- Born: 1831
- Died: 4 October, 1884 (aged 52–53)
- Allegiance: Confederate States of America
- Branch: Confederate States Army
- Commands: 19th Virginia Infantry Regiment
- Conflicts: American Civil War

= Henry Gantt (colonel) =

Henry Gantt (1831 – October 4, 1884) was a Confederate States Army officer during the American Civil War.

Henry Gantt, son of Dr. John W. Gantt and Sarah Blakey Gantt (née Perkins), was born in Virginia in 1831. He attended the Virginia Military Institute from 1848 to 1851; graduating as 23rd out of 29. Farming and managing one of his family possessions, 508 acres of land named Valmont, he inherited that land when his father died in 1860. In the wake of John Brown's raid in 1859 Henry Gantt joined the Virginia Militia, by 1861 being captain and commanding officer of the Scottsville Guard.

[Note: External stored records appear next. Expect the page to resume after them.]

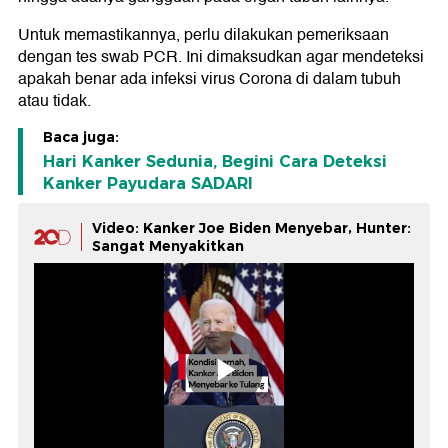
Untuk memastikannya, perlu dilakukan pemeriksaan
dengan tes swab PCR. Ini dimaksudkan agar mendeteksi
apakah benar ada infeksi virus Corona di dalam tubuh
atau tidak.
Baca juga:
Hari Kanker Sedunia, Begini Cara Deteksi
Kanker Payudara SADARI
Video: Kanker Joe Biden Menyebar, Hunter:
Sangat Menyakitkan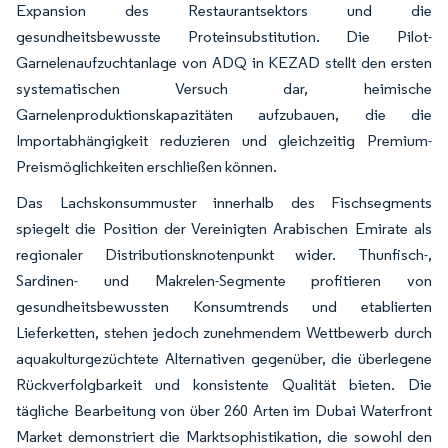
Expansion des Restaurantsektors und die
gesundheitsbewusste Proteinsubstitution. Die Pilot-
Garnelenaufzuchtanlage von ADQ in KEZAD stellt den ersten
systematischen Versuch dar, heimische
Garnelenproduktionskapazitäten aufzubauen, die die
Importabhängigkeit reduzieren und gleichzeitig Premium-
Preismöglichkeiten erschließen können.
Das Lachskonsummuster innerhalb des Fischsegments
spiegelt die Position der Vereinigten Arabischen Emirate als
regionaler Distributionsknotenpunkt wider. Thunfisch-,
Sardinen- und Makrelen-Segmente profitieren von
gesundheitsbewussten Konsumtrends und etablierten
Lieferketten, stehen jedoch zunehmendem Wettbewerb durch
aquakulturgezüchtete Alternativen gegenüber, die überlegene
Rückverfolgbarkeit und konsistente Qualität bieten. Die
tägliche Bearbeitung von über 260 Arten im Dubai Waterfront
Market demonstriert die Marktsophistikation, die sowohl den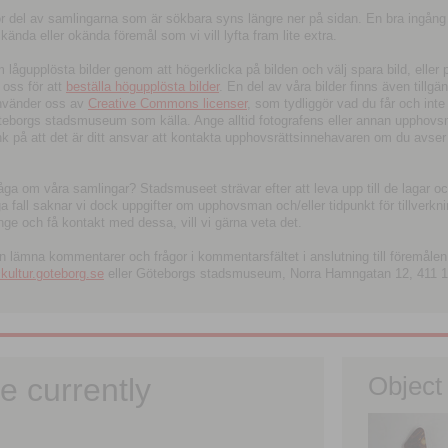
tor del av samlingarna som är sökbara syns längre ner på sidan. En bra ingång
ända eller okända föremål som vi vill lyfta fram lite extra.
ågupplösta bilder genom att högerklicka på bilden och välj spara bild, eller pdf
oss för att
beställa högupplösta bilder
. En del av våra bilder finns även tillgä
använder oss av
Creative Commons licenser
, som tydliggör vad du får och inte
öteborgs stadsmuseum som källa. Ange alltid fotografens eller annan upphov
änk på att det är ditt ansvar att kontakta upphovsrättsinnehavaren om du avser
fråga om våra samlingar? Stadsmuseet strävar efter att leva upp till de lagar oc
iga fall saknar vi dock uppgifter om upphovsman och/eller tidpunkt för tillverk
nge och få kontakt med dessa, vill vi gärna veta det.
an lämna kommentarer och frågor i kommentarsfältet i anslutning till föremålen 
ltur.goteborg.se
eller Göteborgs stadsmuseum, Norra Hamngatan 12, 411 1
e currently
Object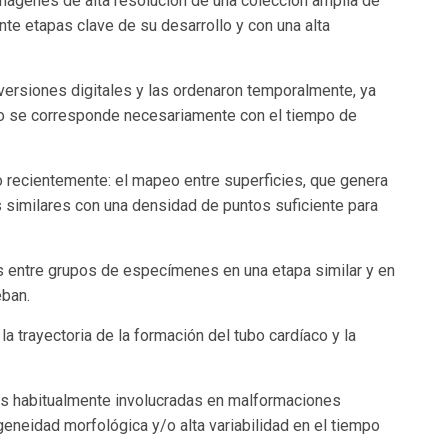
 imágenes de alta resolución de una colección amplia de
te etapas clave de su desarrollo y con una alta
ersiones digitales y las ordenaron temporalmente, ya
o se corresponde necesariamente con el tiempo de
o recientemente: el mapeo entre superficies, que genera
similares con una densidad de puntos suficiente para
es entre grupos de especímenes en una etapa similar y en
eban.
a trayectoria de la formación del tubo cardíaco y la
es habitualmente involucradas en malformaciones
geneidad morfológica y/o alta variabilidad en el tiempo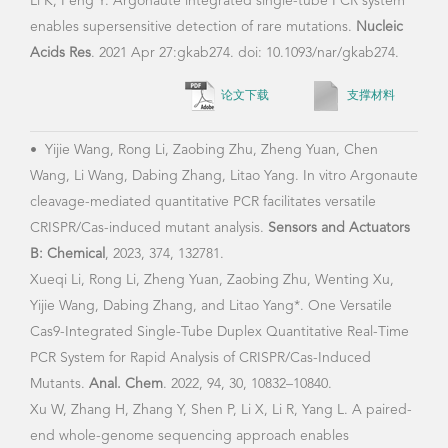
•
Lu
Cas9-Integrated Single-Tube Duplex Quantitative Real-Time
Yuan
PCR System for Rapid Analysis of CRISPR/Cas-Induced
and 
Mutants.
Anal. Chem
. 2022, 94, 30, 10832–10840.
Plan
Xu W, Zhang H, Zhang Y, Shen P, Li X, Li R, Yang L. A paired-
1173
end whole-genome sequencing approach enables
Chen
comprehensive characterization of transgene integration in
of G
rice.
Commun Biol
. 2022 Jul 5;5(1):667.
Meth
CRIS
论文下载
支撑材料
5634
Zhu 
Inno
Comp
Stra
Jan 
Fan 
Deci
Gene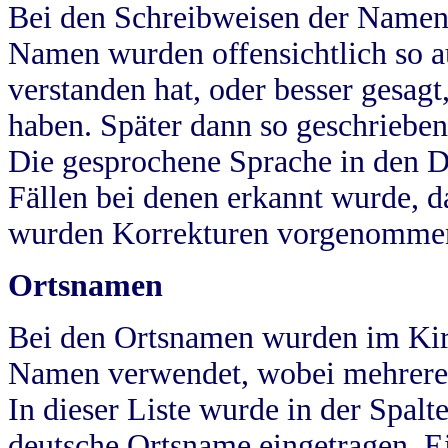
Bei den Schreibweisen der Namen
Namen wurden offensichtlich so a
verstanden hat, oder besser gesag
haben. Später dann so geschrieben
Die gesprochene Sprache in den Dö
Fällen bei denen erkannt wurde, da
wurden Korrekturen vorgenomme
Ortsnamen
Bei den Ortsnamen wurden im Kir
Namen verwendet, wobei mehrere
In dieser Liste wurde in der Spalt
deutsche Ortsname eingetragen.
E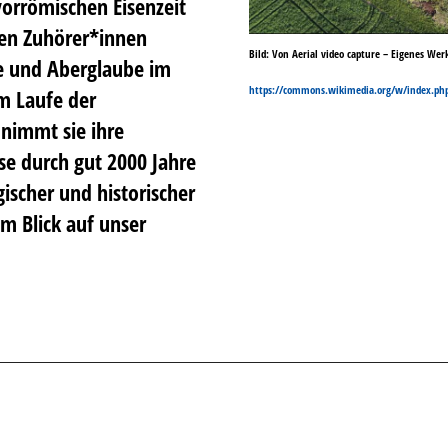
orrömischen Eisenzeit
ren Zuhörer*innen
Bild: Von Aerial video capture – Eigenes Wer
 und Aberglaube im
https://commons.wikimedia.org/w/index.ph
m Laufe der
nimmt sie ihre
se durch gut 2000 Jahre
ischer und historischer
m Blick auf unser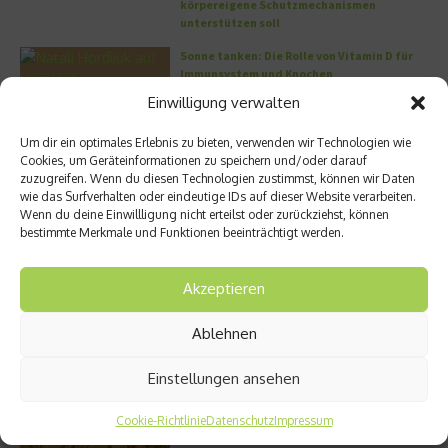
körpereigene Schutzmechanismen
unterstützen soll
Sonne tanken: Die Rolle von Vitamin D für
Immunsystem und Knochen
Einwilligung verwalten
Der Protein-Baustein: Was Kollagen in
unserem Organismus bewirkt
Um dir ein optimales Erlebnis zu bieten, verwenden wir Technologien wie
Cookies, um Geräteinformationen zu speichern und/oder darauf
DERMADROP MED: Nadelfrei in die Tiefe
zuzugreifen. Wenn du diesen Technologien zustimmst, können wir Daten
wie das Surfverhalten oder eindeutige IDs auf dieser Website verarbeiten.
Wenn du deine Einwillligung nicht erteilst oder zurückziehst, können
Meistgelesen
bestimmte Merkmale und Funktionen beeinträchtigt werden.
Wo habe ich nur wieder meinen Kopf? – Das
Akzeptieren
Problem mit dem Gedächtnis
Ablehnen
Einstellungen ansehen
Die volle Kraft des Korns – So wichtig ist
Getreide
Cookie-Richtlinie
Datenschutz
Impressum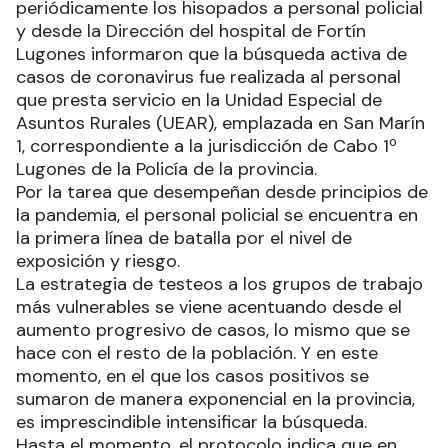
periódicamente los hisopados a personal policial
y desde la Dirección del hospital de Fortín
Lugones informaron que la búsqueda activa de
casos de coronavirus fue realizada al personal
que presta servicio en la Unidad Especial de
Asuntos Rurales (UEAR), emplazada en San Marín
1, correspondiente a la jurisdicción de Cabo 1º
Lugones de la Policía de la provincia.
Por la tarea que desempeñan desde principios de
la pandemia, el personal policial se encuentra en
la primera línea de batalla por el nivel de
exposición y riesgo.
La estrategia de testeos a los grupos de trabajo
más vulnerables se viene acentuando desde el
aumento progresivo de casos, lo mismo que se
hace con el resto de la población. Y en este
momento, en el que los casos positivos se
sumaron de manera exponencial en la provincia,
es imprescindible intensificar la búsqueda.
Hasta el momento, el protocolo indica que en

When the American Civil War broke out the Scottsville Guard become Company C of the 19th Virginia Infantry Regiment and Gantt was named Major of the regiment. He was promoted to Lieutenant Colonel on April 29, 1862, and was wounded in the Second Battle of Manassas. On September 14 he was promoted to colonel and gained command of the 19th Virginia.
He led his unit into the Battle of Gettysburg. On July 3, 1863 they participated in the Pickett-Pettigrew-Trimble Charge and Gantt was shot in the face, losing his teeth. Colonel Gantt was transported back to Virginia, being on leave until returning to the field in 1864. Gantt commanded the 19th Virginia during the Battle of North Anna. After being hospitalized again he briefly commanded the brigade during the Bermuda Hundred Campaign and at Petersburg but apparently was hospitalized again in March 1865. He was paroled on June 1, 1865.

Gantt returned to his estate and married Martha Burke Eppes shortly after the war; the pair would eventually have 3 daughters. Amassing debts and in bad health, Henry Grant died on October 4, 1884.